Though in reality the financial benefit to the family was modest at best, it did serve as a supplement to their family income, a boost to funds raised through sale of their potato crop. Unfortunately, the wild harvest of herbal medicines by both Albanian and Gorani communities is seldom environmentally sustainable, and the increased desire for herbal supplements in trade (fueled by the multibillion-dollar dietary supplement enterprise) puts additional pressures on these wild plant populations.
[Also read: “7 Essential Medicinal Mints You Can Grow and Use in Teas.”]
Through conducting countless interviews with members of many communities in the region, we had found that the cultural lens through which one sees the environment does matter. When it came to medicinal and ritual plants, a clear distinction was evident. For example, the Gorani greatly valued plants like the white willow for their rituals and as a medicine and for its protective charms against the evil eye. The Albanian communities, on the other hand, most highly valued yarrow for treating everything from scrapes and cuts to toothache, while the Gorani had nearly no use for it. It was simply an herb of trade to them.

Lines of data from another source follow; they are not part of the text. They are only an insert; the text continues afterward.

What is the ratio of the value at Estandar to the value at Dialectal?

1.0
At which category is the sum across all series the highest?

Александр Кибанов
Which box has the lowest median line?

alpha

While both Gorani and Albanian communities differed in their medical traditions, they did share many wild food plants in common. Fresh stinging nettles were particularly favored as a green vegetable, harvested from wild patches of the herb growing around the village. The leaves were commonly blanched and then mixed with local cheeses and used to fill savory pies with flaky dough crusts. Then, there were the fruits like rose hips from the wild dog rose, subjected to a light fermentation to yield plenty of bubbles, but little alcohol, which were especially popular among the Gorani.

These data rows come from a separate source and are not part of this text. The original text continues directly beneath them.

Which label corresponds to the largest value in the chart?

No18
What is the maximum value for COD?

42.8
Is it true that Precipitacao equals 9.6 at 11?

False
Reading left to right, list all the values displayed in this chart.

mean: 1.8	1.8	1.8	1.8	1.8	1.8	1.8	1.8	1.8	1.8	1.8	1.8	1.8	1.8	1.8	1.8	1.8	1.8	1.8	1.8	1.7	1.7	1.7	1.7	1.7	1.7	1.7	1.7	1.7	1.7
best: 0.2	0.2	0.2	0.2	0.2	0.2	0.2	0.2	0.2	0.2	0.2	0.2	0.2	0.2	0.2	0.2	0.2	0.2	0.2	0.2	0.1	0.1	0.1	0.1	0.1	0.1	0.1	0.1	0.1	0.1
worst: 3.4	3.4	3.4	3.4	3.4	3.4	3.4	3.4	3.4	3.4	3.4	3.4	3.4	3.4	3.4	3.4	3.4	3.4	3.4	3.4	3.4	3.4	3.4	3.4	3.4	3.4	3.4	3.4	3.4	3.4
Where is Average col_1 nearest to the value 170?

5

In regions of the world where post-war economic strife and food insecurity can take root, the cultural knowledge of how to use wild plants as food, medicine, and alternate sources of income can mean the difference between communities that flourish and those that struggle to survive. In our work in the Balkans, we found that knowledge of wild edible plants was fluid across cultural boundaries, but when it came to rituals and medicine, certain plant species were favored over others depending upon which culture the community most closely identified with. Developing a better appreciation for the human-nature interface is critical to the design of sustainable, culturally appropriate initiatives to promote health and economic development in different parts of the world.